__EXERCISE PROMPT__
Could you restate every line of the data word for word?

__RECORD EXCERPTS__
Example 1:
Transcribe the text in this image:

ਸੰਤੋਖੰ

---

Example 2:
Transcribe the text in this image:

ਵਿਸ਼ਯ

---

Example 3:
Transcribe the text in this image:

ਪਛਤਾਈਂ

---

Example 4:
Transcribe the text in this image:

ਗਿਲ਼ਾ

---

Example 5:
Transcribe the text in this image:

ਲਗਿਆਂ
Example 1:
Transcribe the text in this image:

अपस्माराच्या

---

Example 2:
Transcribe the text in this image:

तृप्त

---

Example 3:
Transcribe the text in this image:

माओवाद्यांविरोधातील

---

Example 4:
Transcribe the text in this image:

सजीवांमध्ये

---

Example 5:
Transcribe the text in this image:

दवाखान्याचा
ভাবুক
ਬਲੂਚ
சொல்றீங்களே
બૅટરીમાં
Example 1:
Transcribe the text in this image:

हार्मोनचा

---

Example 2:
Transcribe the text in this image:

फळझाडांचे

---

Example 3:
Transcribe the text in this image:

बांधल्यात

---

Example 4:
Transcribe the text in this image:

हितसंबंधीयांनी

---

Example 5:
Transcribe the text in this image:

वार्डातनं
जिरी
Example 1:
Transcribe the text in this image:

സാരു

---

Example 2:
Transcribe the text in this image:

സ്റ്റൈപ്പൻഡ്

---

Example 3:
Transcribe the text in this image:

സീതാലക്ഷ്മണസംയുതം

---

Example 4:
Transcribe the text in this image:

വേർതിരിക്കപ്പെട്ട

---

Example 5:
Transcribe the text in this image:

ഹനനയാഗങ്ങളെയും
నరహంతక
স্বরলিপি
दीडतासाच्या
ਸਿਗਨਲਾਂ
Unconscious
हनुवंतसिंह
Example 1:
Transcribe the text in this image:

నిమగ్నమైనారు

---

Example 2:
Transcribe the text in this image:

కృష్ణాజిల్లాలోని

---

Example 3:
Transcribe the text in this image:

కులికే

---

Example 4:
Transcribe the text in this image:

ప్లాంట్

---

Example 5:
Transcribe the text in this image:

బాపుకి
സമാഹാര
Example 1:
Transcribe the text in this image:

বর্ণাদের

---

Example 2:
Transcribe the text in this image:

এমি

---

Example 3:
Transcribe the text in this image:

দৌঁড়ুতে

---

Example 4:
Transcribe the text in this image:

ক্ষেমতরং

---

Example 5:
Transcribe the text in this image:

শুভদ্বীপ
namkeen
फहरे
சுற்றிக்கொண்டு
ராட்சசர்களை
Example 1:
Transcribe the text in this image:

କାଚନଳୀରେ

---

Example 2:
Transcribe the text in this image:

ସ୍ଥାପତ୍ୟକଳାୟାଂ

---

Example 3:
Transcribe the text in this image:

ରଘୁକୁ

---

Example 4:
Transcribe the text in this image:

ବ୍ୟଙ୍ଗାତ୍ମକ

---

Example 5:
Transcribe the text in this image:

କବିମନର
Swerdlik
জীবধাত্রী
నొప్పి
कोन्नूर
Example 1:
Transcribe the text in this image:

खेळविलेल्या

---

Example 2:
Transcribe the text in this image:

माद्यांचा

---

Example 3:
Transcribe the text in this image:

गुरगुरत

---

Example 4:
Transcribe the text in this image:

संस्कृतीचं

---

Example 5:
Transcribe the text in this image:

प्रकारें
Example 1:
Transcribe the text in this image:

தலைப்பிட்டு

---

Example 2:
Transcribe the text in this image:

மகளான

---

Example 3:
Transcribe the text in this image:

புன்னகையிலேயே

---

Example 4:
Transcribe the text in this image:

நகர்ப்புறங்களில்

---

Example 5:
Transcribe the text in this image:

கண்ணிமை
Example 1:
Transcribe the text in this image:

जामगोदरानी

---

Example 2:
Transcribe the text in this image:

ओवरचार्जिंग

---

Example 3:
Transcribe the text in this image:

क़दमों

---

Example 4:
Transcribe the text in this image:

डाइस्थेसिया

__EXERCISE SOLUTION__
Example 1:
Transcribe the text in this image:

ਸੰਤੋਖੰ

---

Example 2:
Transcribe the text in this image:

ਵਿਸ਼ਯ

---

Example 3:
Transcribe the text in this image:

ਪਛਤਾਈਂ

---

Example 4:
Transcribe the text in this image:

ਗਿਲ਼ਾ

---

Example 5:
Transcribe the text in this image:

ਲਗਿਆਂ
Example 1:
Transcribe the text in this image:

अपस्माराच्या

---

Example 2:
Transcribe the text in this image:

तृप्त

---

Example 3:
Transcribe the text in this image:

माओवाद्यांविरोधातील

---

Example 4:
Transcribe the text in this image:

सजीवांमध्ये

---

Example 5:
Transcribe the text in this image:

दवाखान्याचा
ভাবুক
ਬਲੂਚ
சொல்றீங்களே
બૅટરીમાં
Example 1:
Transcribe the text in this image:

हार्मोनचा

---

Example 2:
Transcribe the text in this image:

फळझाडांचे

---

Example 3:
Transcribe the text in this image:

बांधल्यात

---

Example 4:
Transcribe the text in this image:

हितसंबंधीयांनी

---

Example 5:
Transcribe the text in this image:

वार्डातनं
जिरी
Example 1:
Transcribe the text in this image:

സാരു

---

Example 2:
Transcribe the text in this image:

സ്റ്റൈപ്പൻഡ്

---

Example 3:
Transcribe the text in this image:

സീതാലക്ഷ്മണസംയുതം

---

Example 4:
Transcribe the text in this image:

വേർതിരിക്കപ്പെട്ട

---

Example 5:
Transcribe the text in this image:

ഹനനയാഗങ്ങളെയും
నరహంతక
স্বরলিপি
दीडतासाच्या
ਸਿਗਨਲਾਂ
Unconscious
हनुवंतसिंह
Example 1:
Transcribe the text in this image:

నిమగ్నమైనారు

---

Example 2:
Transcribe the text in this image:

కృష్ణాజిల్లాలోని

---

Example 3:
Transcribe the text in this image:

కులికే

---

Example 4:
Transcribe the text in this image:

ప్లాంట్

---

Example 5:
Transcribe the text in this image:

బాపుకి
സമാഹാര
Example 1:
Transcribe the text in this image:

বর্ণাদের

---

Example 2:
Transcribe the text in this image:

এমি

---

Example 3:
Transcribe the text in this image:

দৌঁড়ুতে

---

Example 4:
Transcribe the text in this image:

ক্ষেমতরং

---

Example 5:
Transcribe the text in this image:

শুভদ্বীপ
namkeen
फहरे
சுற்றிக்கொண்டு
ராட்சசர்களை
Example 1:
Transcribe the text in this image:

କାଚନଳୀରେ

---

Example 2:
Transcribe the text in this image:

ସ୍ଥାପତ୍ୟକଳାୟାଂ

---

Example 3:
Transcribe the text in this image:

ରଘୁକୁ

---

Example 4:
Transcribe the text in this image:

ବ୍ୟଙ୍ଗାତ୍ମକ

---

Example 5:
Transcribe the text in this image:

କବିମନର
Swerdlik
জীবধাত্রী
నొప్పి
कोन्नूर
Example 1:
Transcribe the text in this image:

खेळविलेल्या

---

Example 2:
Transcribe the text in this image:

माद्यांचा

---

Example 3:
Transcribe the text in this image:

गुरगुरत

---

Example 4:
Transcribe the text in this image:

संस्कृतीचं

---

Example 5:
Transcribe the text in this image:

प्रकारें
Example 1:
Transcribe the text in this image:

தலைப்பிட்டு

---

Example 2:
Transcribe the text in this image:

மகளான

---

Example 3:
Transcribe the text in this image:

புன்னகையிலேயே

---

Example 4:
Transcribe the text in this image:

நகர்ப்புறங்களில்

---

Example 5:
Transcribe the text in this image:

கண்ணிமை
Example 1:
Transcribe the text in this image:

जामगोदरानी

---

Example 2:
Transcribe the text in this image:

ओवरचार्जिंग

---

Example 3:
Transcribe the text in this image:

क़दमों

---

Example 4:
Transcribe the text in this image:

डाइस्थेसिया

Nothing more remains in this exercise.